I want to ask a question about my Yaw sensor, but I want to check whether anyone has already asked the question. I went to search, put in "yaw sensor" to indicate that I want that phrase, those two words, but it's clear from some of the results that it's finding any thread containing "yaw" or "sensor".

How do I make it search properly?

ETA - or is it just a case of going to google and typing site: ttforum.co.uk "yaw sensor" ?


----------



## John-H (Jul 13, 2005)

It finds "yaw" AND "sensor" if you enter them as two search terms. You have a few operators explained on the left but they don't help as the basic problem is that the search index default is a list of individual words and the search can't tell how close the words are together in a post.

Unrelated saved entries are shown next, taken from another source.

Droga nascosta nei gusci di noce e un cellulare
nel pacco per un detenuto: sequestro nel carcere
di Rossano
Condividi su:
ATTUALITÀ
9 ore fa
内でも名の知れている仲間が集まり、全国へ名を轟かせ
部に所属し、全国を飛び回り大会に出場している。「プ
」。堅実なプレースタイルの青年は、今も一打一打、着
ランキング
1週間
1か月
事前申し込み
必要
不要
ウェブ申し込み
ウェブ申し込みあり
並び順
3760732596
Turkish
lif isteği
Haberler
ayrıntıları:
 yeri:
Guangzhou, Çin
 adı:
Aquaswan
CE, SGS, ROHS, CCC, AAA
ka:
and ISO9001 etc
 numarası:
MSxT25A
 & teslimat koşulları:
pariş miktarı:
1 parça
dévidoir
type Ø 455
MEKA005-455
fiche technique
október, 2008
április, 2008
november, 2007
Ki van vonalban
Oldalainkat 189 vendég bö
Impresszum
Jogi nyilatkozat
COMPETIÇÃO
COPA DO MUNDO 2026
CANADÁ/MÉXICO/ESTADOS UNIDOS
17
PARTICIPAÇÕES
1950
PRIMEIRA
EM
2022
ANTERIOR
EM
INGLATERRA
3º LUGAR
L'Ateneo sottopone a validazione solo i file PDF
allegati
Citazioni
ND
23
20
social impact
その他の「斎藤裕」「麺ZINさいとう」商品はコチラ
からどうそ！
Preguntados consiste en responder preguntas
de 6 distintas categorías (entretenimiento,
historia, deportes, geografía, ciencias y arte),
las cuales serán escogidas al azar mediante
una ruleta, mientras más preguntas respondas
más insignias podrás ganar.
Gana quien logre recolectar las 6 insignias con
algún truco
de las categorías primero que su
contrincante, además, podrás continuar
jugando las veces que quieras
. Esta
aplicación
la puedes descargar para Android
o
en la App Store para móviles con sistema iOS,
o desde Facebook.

I believe there is a different database indexing option that could be tried but it's a bit tricky. Strop me if I'm getting too technical.

For now you could try the Google site search by entering:

"yaw sensor" SITE:https://www.ttforum.co.uk


----------



## droopsnoot (Sep 5, 2002)

Yes, I used the google search in the end, as I added to the post. Didn't find many results, as it turns out.

Sorry, I'd forgotten I posted in here until just now.


----------



## John-H (Jul 13, 2005)

No worries. The search has always been a bit different with advantages and disadvantages. The best feature is being able to search by author and sub forum which you can't do with Google. For what you are after with an exact phrase in quotes Google has the advantage but it depends if it's been indexed by their robot. To be sure you just have to wade through the forum results of the AND function keyword search and accept some results may have the words separated from the phrase you are looking for.

I'll try and look into other options to allow exact phases but it can take a long long time to rebuild the search index.


----------